What we are up to

Battle for the birds

28/05/09
by Nick Holloway

I sketched a note on a flyleaf once an idea for a comic book centered on a small brown bird who, despite his dishevelled appearance and a left wing permanently damaged in a run-in with a horse and cart, and despite being a thinly disguised criminal responsible for many brutal raids on other birds nests (or by merit thereof), rose through the ranks of bird society to become a powerful lieutenant of the bird-in-chief, eventually deposing his master and inflicting an evil reign on treetops everywhere. His name: Joseph Starling.

Problem: I can't draw birds for shit, let alone figure out how to render one with a distinctly Russian air. I do own a book called 'How To Draw Birds', but – as I am fond of reminding people to a chorus of groans - I stopped reading when I realised it wasn't a book of chat-up lines.

So, the comic got relegated to a mental compartment marked 'One day', along with a proposed flirt with guerrilla gardening (spelling out Wordsworth's I Wandered Lonely As A Cloud, in the daffodils the poem rhaps about, on a hill overlooking his National Trust-maintained birthplace), and a Japanese-language film about a paedophile whose obsession (in a sort of Takeshi Miike reimagining of The Krankies) is a middle-aged woman who dresses as a schoolboy.

Still, my dreams of Joseph Starling were re-awoken when I saw Garrett Phelan's Battle for the Birds.

It's not the first time Bluecoat, where Phelan's work features as part of new exhibition The End Of The Line, has betrayed a liking for avian art. Alec Finlay's designer nesting boxes have decorated the art centre's grounds since it reopened, after a long refurb, in March 2008. By last winter, the avifauna had moved indoors with Sean Hawkridge's The Hinterlands, an artwork that featured, among other things, a stuffed barn owl wearing an ipod. (What it was listening to we can only imagine - 'Taxidermy' by Queen Adreena, perhaps.)

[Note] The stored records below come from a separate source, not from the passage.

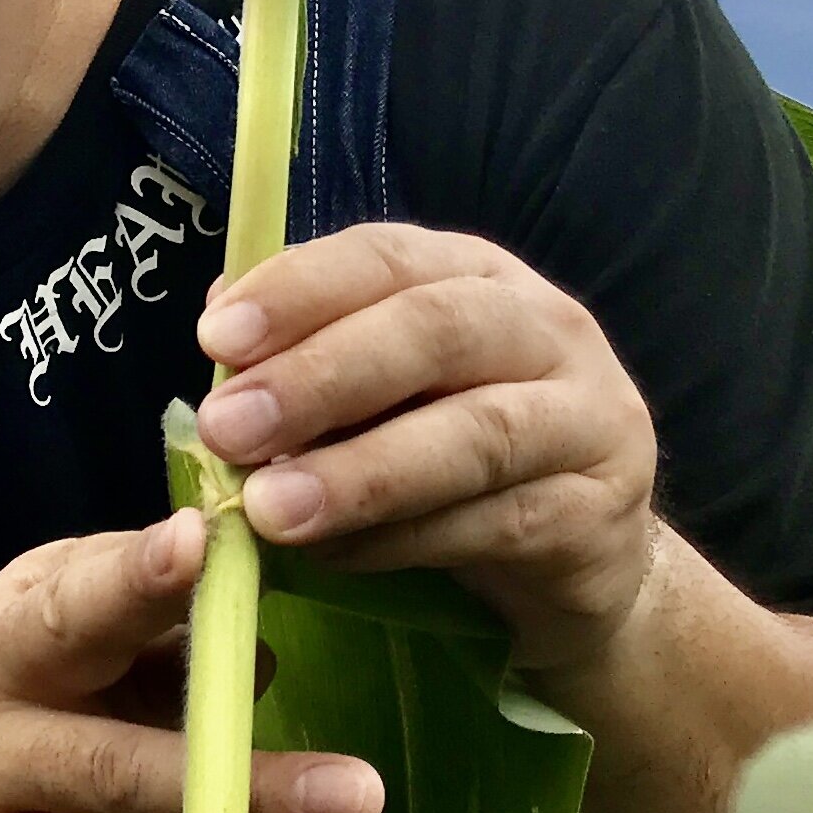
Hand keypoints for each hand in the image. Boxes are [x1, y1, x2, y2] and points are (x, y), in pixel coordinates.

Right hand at [0, 512, 385, 812]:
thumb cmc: (5, 692)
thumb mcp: (44, 621)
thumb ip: (136, 614)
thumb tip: (253, 641)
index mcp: (1, 644)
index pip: (71, 608)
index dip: (134, 580)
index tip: (201, 544)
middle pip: (114, 761)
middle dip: (236, 774)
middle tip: (356, 787)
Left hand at [194, 224, 661, 674]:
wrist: (581, 549)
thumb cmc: (452, 448)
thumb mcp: (382, 390)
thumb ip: (308, 353)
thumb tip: (216, 324)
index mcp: (477, 276)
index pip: (387, 256)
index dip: (299, 291)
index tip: (215, 338)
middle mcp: (545, 328)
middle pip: (436, 331)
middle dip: (320, 377)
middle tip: (226, 427)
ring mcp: (587, 419)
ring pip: (475, 435)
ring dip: (359, 473)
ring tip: (268, 509)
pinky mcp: (597, 513)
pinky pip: (494, 524)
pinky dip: (402, 540)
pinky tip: (332, 555)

Phelan's birds, drawn with pen and ink, are different again. For one, they wear military helmets and night vision goggles. They're weaponised, a bit like the explosives-laden, kamikaze parrots used in Burma during the Second World War. Think the Crow character in Ted Hughes' 1970s series of poems, or the creatures the giant lizards doing battle in Mustard Magazine's excellent comic strip, Nazi Vs Dinosaurs, would eventually evolve in to: Phelan's birds are here to fuck up the place and peck peoples eyes out unless their demands are met. An 'Avian Declaration', written in language recalling the Irish republican movement, takes up one corner of the exhibit.

We might do well to hear their demands. In Liverpool, at least, the fate of the city balances on a wingtip. There's an urban legend, much like the one about the ravens leaving the Tower of London, that says as much: were the Liver birds, symbols of the city that sit atop the twin clock towers of the Royal Liver Building, ever to fly away, Liverpool would sink beneath the waves.

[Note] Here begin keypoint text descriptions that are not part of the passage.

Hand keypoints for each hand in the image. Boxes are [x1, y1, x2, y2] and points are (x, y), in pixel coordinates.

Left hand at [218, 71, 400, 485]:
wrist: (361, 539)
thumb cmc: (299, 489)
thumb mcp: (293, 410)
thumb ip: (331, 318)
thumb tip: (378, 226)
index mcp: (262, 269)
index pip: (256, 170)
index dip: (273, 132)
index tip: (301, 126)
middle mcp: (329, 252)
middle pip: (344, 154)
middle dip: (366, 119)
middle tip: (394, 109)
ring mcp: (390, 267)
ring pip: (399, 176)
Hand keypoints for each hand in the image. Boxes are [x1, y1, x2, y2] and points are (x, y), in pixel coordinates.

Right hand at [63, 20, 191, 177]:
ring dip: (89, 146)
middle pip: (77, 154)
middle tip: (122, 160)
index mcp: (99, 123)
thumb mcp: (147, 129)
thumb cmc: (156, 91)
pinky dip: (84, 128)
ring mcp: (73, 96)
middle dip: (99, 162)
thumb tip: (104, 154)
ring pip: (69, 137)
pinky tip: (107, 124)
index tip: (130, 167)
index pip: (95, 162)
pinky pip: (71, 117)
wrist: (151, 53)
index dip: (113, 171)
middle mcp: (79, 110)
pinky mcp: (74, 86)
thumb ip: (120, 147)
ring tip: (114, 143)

The bird disaster theory, applied to Liverpool and, in fact, much further afield, has more corroborating evidence for it than you might think. Is it a coincidence that the year naturalists on Merseyside linked a drop in migratory bird numbers to the installation of a number of statues by Turner Prize winner, Antony Gormley, on their habitual feeding ground, a high tide wrecked a local ferry terminal? And is it possible that flamingos, abandoning their low-lying breeding areas in Sri Lanka prior to the Boxing Day tsunami in 2004, could - rather than sensing the event - have actually caused it?

Part of End of the Line: Attitudes in Drawing, Battle for the Birds is on at Bluecoat, Liverpool, until July 19.